Try it: Please print the entries below exactly, from the line with "anabola steroider sömnproblem." through the line with "UPC: 628309272791", including both of those lines and leaving out all others.
---------- Dataset records ----------
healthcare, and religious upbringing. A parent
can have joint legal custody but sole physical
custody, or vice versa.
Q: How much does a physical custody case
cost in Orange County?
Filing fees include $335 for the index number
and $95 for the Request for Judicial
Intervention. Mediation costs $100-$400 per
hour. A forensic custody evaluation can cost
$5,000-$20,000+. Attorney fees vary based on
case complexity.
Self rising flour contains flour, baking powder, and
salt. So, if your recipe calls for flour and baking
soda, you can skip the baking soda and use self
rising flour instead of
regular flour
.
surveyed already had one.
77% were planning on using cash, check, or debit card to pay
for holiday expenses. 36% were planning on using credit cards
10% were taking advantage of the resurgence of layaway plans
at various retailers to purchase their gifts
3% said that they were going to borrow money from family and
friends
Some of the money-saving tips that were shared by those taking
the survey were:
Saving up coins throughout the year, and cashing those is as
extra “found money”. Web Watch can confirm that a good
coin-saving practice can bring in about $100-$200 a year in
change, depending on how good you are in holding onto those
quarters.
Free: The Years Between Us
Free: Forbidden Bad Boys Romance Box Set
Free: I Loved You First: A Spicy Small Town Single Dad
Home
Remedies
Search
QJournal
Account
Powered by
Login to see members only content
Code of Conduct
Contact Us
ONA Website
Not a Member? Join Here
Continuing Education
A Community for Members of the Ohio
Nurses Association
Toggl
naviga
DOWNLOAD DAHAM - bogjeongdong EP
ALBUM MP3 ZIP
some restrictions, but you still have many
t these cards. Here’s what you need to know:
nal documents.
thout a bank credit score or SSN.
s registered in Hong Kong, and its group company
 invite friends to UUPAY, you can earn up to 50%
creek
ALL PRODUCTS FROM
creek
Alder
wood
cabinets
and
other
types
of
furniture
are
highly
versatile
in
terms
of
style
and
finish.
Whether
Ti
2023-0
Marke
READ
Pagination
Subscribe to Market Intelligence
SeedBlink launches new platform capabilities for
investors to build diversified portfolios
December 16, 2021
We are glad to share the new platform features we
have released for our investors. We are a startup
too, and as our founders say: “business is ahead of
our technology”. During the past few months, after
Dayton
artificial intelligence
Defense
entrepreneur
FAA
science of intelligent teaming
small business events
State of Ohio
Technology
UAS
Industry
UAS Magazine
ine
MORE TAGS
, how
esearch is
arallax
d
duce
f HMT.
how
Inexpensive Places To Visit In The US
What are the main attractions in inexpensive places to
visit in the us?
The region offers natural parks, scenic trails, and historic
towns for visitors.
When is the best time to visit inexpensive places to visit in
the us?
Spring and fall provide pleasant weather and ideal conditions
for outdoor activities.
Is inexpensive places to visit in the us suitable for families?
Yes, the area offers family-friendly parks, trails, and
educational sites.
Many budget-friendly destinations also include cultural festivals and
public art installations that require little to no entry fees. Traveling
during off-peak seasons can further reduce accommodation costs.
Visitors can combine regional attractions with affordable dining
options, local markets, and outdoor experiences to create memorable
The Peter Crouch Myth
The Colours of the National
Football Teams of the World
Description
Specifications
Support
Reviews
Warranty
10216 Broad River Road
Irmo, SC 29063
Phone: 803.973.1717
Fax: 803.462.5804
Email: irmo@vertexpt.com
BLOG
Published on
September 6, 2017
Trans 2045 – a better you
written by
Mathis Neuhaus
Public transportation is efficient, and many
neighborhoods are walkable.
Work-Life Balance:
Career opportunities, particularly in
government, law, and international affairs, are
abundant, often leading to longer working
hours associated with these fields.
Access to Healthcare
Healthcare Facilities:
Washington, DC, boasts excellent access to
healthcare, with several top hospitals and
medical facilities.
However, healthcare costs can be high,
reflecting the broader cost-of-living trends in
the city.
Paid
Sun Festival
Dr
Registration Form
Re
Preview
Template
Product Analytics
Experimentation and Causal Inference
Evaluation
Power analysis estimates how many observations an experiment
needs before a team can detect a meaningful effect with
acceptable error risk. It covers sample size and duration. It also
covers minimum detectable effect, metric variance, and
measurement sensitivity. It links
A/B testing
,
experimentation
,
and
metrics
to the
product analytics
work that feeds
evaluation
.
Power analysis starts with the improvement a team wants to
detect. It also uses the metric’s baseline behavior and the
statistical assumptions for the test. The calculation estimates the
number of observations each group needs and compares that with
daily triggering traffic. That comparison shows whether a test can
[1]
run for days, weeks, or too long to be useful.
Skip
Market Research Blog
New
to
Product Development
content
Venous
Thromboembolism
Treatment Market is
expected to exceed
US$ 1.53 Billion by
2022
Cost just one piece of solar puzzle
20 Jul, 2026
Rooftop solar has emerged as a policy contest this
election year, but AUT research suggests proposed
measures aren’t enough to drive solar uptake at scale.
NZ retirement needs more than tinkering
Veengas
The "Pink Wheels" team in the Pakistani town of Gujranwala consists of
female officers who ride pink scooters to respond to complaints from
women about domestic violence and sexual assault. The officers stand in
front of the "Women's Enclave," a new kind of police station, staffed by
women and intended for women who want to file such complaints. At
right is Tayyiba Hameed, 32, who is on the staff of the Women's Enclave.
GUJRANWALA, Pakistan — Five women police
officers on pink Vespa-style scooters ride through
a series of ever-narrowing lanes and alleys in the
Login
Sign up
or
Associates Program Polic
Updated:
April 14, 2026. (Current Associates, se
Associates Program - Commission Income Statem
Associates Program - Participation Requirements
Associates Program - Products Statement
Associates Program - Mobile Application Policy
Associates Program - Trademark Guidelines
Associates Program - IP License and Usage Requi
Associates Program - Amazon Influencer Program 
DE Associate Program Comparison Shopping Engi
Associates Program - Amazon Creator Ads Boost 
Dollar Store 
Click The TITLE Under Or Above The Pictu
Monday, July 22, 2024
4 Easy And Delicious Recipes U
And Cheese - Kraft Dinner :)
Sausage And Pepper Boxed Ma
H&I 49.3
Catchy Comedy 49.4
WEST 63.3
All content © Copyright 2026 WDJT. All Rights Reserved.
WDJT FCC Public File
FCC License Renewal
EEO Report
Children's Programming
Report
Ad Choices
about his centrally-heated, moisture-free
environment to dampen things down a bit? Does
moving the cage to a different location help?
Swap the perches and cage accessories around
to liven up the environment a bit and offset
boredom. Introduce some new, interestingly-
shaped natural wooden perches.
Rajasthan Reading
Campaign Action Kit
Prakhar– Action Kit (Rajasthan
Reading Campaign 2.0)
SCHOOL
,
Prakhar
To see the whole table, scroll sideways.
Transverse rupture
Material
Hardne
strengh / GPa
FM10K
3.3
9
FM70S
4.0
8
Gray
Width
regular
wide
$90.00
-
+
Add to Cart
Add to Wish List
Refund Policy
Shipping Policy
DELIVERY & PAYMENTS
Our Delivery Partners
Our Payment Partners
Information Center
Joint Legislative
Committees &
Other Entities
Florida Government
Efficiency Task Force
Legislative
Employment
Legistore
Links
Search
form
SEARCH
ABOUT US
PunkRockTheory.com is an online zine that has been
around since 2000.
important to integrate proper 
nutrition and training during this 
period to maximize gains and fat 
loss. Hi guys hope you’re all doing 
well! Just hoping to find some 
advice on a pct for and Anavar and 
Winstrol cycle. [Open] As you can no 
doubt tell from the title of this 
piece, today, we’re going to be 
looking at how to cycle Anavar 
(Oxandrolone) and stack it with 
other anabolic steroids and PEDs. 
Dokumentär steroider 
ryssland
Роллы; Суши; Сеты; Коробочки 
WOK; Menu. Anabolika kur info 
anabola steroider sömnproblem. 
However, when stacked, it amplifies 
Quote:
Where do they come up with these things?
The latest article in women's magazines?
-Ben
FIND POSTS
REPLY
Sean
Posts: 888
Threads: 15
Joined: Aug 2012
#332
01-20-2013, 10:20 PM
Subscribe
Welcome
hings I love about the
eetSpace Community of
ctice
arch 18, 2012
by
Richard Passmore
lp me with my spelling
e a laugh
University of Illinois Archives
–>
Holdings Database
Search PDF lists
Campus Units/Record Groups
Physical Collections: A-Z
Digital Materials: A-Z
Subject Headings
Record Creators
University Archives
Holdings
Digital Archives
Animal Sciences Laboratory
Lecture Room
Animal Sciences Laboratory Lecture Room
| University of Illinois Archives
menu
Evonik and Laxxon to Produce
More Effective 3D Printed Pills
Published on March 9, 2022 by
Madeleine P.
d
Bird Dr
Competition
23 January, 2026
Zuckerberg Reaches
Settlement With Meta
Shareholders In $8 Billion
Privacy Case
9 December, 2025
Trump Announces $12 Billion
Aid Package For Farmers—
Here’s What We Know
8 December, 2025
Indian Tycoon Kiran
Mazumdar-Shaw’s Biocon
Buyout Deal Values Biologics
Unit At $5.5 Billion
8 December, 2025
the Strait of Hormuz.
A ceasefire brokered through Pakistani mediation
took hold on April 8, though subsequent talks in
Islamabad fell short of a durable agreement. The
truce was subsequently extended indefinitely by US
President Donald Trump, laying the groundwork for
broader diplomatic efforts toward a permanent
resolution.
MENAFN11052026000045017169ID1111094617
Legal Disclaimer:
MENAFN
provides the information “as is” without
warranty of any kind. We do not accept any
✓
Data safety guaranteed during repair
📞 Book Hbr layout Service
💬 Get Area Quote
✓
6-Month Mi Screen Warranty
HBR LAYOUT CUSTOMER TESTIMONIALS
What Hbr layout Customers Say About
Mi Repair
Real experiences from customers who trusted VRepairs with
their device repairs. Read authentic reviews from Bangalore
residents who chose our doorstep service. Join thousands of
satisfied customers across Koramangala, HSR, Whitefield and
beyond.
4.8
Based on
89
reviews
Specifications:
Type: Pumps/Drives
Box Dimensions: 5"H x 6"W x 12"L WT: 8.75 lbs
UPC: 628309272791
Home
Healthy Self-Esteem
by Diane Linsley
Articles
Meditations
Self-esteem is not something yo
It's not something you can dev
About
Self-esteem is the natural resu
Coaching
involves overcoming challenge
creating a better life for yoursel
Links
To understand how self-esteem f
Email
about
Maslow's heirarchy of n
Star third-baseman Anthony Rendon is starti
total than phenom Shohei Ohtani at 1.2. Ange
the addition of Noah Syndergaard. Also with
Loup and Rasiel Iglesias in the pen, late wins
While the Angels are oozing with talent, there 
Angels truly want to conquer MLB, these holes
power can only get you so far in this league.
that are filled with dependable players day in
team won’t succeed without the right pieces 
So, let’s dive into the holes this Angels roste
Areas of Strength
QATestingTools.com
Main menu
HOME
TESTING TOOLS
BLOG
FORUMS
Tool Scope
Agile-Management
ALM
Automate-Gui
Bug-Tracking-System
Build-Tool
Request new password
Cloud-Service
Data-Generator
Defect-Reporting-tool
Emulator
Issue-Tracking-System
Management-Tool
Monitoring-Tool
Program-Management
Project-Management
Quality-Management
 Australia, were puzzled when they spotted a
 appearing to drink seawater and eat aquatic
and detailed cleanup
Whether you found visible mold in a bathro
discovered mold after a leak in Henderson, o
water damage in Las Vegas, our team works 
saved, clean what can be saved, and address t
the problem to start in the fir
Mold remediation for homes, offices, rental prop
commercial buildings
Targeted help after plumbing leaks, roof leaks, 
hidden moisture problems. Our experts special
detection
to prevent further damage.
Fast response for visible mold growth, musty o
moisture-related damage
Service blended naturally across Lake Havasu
----------
Problem solution:
anabola steroider sömnproblem. 
However, when stacked, it amplifies 
Quote:
Where do they come up with these things?
The latest article in women's magazines?
-Ben
FIND POSTS
REPLY
Sean
Posts: 888
Threads: 15
Joined: Aug 2012
#332
01-20-2013, 10:20 PM
Subscribe
Welcome
hings I love about the
eetSpace Community of
ctice
arch 18, 2012
by
Richard Passmore
lp me with my spelling
e a laugh
University of Illinois Archives
–>
Holdings Database
Search PDF lists
Campus Units/Record Groups
Physical Collections: A-Z
Digital Materials: A-Z
Subject Headings
Record Creators
University Archives
Holdings
Digital Archives
Animal Sciences Laboratory
Lecture Room
Animal Sciences Laboratory Lecture Room
| University of Illinois Archives
menu
Evonik and Laxxon to Produce
More Effective 3D Printed Pills
Published on March 9, 2022 by
Madeleine P.
d
Bird Dr
Competition
23 January, 2026
Zuckerberg Reaches
Settlement With Meta
Shareholders In $8 Billion
Privacy Case
9 December, 2025
Trump Announces $12 Billion
Aid Package For Farmers—
Here’s What We Know
8 December, 2025
Indian Tycoon Kiran
Mazumdar-Shaw’s Biocon
Buyout Deal Values Biologics
Unit At $5.5 Billion
8 December, 2025
the Strait of Hormuz.
A ceasefire brokered through Pakistani mediation
took hold on April 8, though subsequent talks in
Islamabad fell short of a durable agreement. The
truce was subsequently extended indefinitely by US
President Donald Trump, laying the groundwork for
broader diplomatic efforts toward a permanent
resolution.
MENAFN11052026000045017169ID1111094617
Legal Disclaimer:
MENAFN
provides the information “as is” without
warranty of any kind. We do not accept any
✓
Data safety guaranteed during repair
📞 Book Hbr layout Service
💬 Get Area Quote
✓
6-Month Mi Screen Warranty
HBR LAYOUT CUSTOMER TESTIMONIALS
What Hbr layout Customers Say About
Mi Repair
Real experiences from customers who trusted VRepairs with
their device repairs. Read authentic reviews from Bangalore
residents who chose our doorstep service. Join thousands of
satisfied customers across Koramangala, HSR, Whitefield and
beyond.
4.8
Based on
89
reviews
Specifications:
Type: Pumps/Drives
Box Dimensions: 5"H x 6"W x 12"L WT: 8.75 lbs
UPC: 628309272791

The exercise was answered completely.